Project Summary/Abstract Charles Kyriakos Vorkas, MD is a Fellow in Infectious Diseases at Weill Cornell Medicine (WCM) and a member of the Glickman Laboratory, Memorial Sloan Kettering Cancer Center (MSKCC) whose research interests focus upon Innate immunity during Mycobacterium tuberculosis (Mtb) infection. He plans to pursue a career as a physician-scientist in the field of Tuberculosis (TB) immunology. This proposal describes a five-year training program that will provide the candidate with the knowledge and technical skills to achieve this goal. In addition to intensive laboratory-based experimental training, the proposal includes regular meetings with an advisory committee of experts, active involvement in academic conferences, and formal coursework. At the end of the period of support, the candidate will be prepared to embark on a career as an independent investigator. Little is known about the host factors that influence clearance of Mtb infection, control of latency or progression to active disease. The candidates' work will focus on the role of mucosal- associated invariant T (MAIT) cells in innate immunity to Mtb using an ex vivo MAIT cell activation assay in Haitian donors. MAIT cells are MR1-restricted lymphocytes that recognize bacterially- derived Vitamin B metabolites and data suggest that they act early at mucosal surfaces during Mtb infection. The candidate will investigate immune correlates of resistance to Mtb infection through analysis of three Haitian cohorts: (1) active TB patients (2) healthy household contacts of TB patients and (3) healthy community volunteers without reported exposure. The candidate will also screen synthetic MR1 ligand analogs for effects on MR1 regulation and MAIT activation and test if they can restrict bacterial growth through priming MAIT cells in a monocyte-derived macrophage co-culture model of Mtb infection. This study proposes to identify immune correlates of innate resistance to Mtb infection, which may have direct translational applications for TB immunotherapy or vaccine design.
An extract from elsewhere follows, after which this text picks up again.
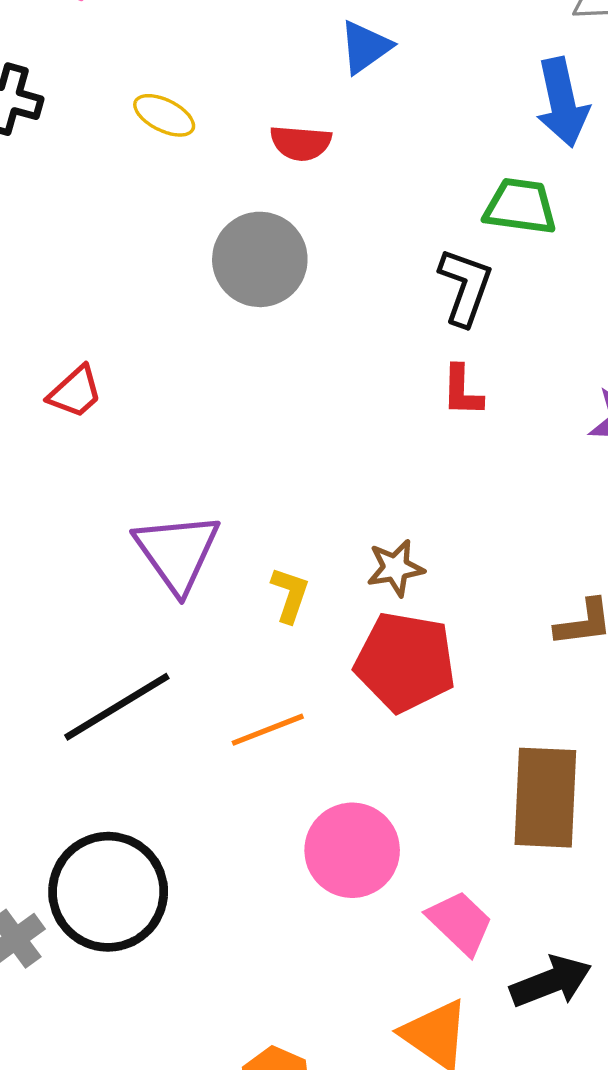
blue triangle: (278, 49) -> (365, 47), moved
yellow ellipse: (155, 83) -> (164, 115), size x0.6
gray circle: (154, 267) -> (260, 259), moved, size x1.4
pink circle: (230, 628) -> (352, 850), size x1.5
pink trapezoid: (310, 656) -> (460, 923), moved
项目总结/摘要 Charles Kyriakos Vorkas医学博士是威尔康奈尔大学传染病研究员 医学（WCM）和Glickman实验室的成员，纪念斯隆凯特琳癌症 中心（MSKCC），其研究兴趣集中在分枝杆菌感染期间的先天免疫 结核病（Mtb）感染。他计划从事医学科学家的职业， 结核病（TB）免疫学。 本提案描述了一个为期五年的培训计划，将为候选人提供 知识和技能，以实现这一目标。除了密集的实验室基础 试验性培训，建议包括与咨询委员会定期举行会议， 专家，积极参与学术会议和正式课程。结束时 在一段时间的支持下，候选人将准备开始作为独立人士的职业生涯。 调查员 关于影响Mtb感染清除的宿主因素， 潜伏期或进展为活动性疾病。候选人的工作将重点关注粘膜的作用- 使用离体MAIT细胞活化在对Mtb的先天免疫中的相关不变T（MAIT）细胞 在海地捐助者中进行检测。MAIT细胞是MR 1限制性淋巴细胞，识别细菌- 衍生的维生素B代谢物和数据表明， 结核病感染。 候选人将通过以下方式研究抗结核病感染的免疫相关性： 分析三个海地队列：（1）活动性结核病患者（2）结核病的健康家庭接触者 患者和（3）未报告暴露的健康社区志愿者。 候选人还将筛选合成的MR 1配体类似物对MR 1的影响 调节和MAIT激活，并测试它们是否可以通过引发MAIT来限制细菌生长 在Mtb感染的单核细胞衍生的巨噬细胞共培养模型中的细胞。 本研究提出鉴定对Mtb感染的先天抗性的免疫相关性， 其可直接翻译应用于TB免疫治疗或疫苗设计。